Cena emisyjna znajdzie się w przedziale 2–6 zł. Maksymalnie budowlana spółka mogłaby zebrać z rynku 24 mln zł. Jej przedstawiciele realnie patrzą jednak na możliwości pozyskania kapitału.
– W obecnej sytuacji trudno oczekiwać, że inwestorzy zgodzą się zapłacić maksymalną cenę za oferowane walory – przyznaje Bogdan Ludkowski, przewodniczący rady nadzorczej i główny akcjonariusz Intakusa (ma walory uprawniające do 62,49 proc. głosów na WZA). – Nowym akcjonariuszom zaproponujemy tylko niewielką część kapitału (dzieli się na 20 mln akcji uprawniających do 28 mln głosów – red.), gdyż zależy nam przede wszystkim na uzyskaniu statusu spółki publicznej.
Większą emisję przeprowadzimy, gdy poprawi się koniunktura – dodaje. Za pieniądze z IPO Intakus kupi maszyny, zwiększy kapitały obroty oraz spłaci zobowiązania wynikające z nabycia kilku nieruchomości. W przyszłości chce przeprowadzić kolejną emisję, dzięki której sfinansuje przejęcie spółki celowej realizującej projekt we Wrocławiu. Będzie potrzebować na to 100 mln zł.
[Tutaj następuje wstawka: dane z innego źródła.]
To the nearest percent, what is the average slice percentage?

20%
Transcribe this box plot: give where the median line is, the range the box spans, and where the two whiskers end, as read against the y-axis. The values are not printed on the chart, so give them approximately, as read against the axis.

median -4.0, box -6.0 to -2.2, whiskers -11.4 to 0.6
Ludkowski informuje, że prospekt emisyjny, zatwierdzony przez Komisję Nadzoru Finansowego we wtorek, zostanie opublikowany w ciągu tygodnia. Firma chciałaby zadebiutować na GPW pod koniec listopada. W 2007 r. Intakus miał około 3 mln zł zysku netto, przy 41 mln zł przychodów ze sprzedaży. Miniony rok zakończył z 6,5 mln zł zarobku oraz 70 mln zł obrotów. Firma nie przygotowywała prognoz wyników na 2009 r., w związku z trudną sytuacją w sektorze budowlanym. Ludkowski przyznaje jednak, że ten rok będzie słabszy od minionego.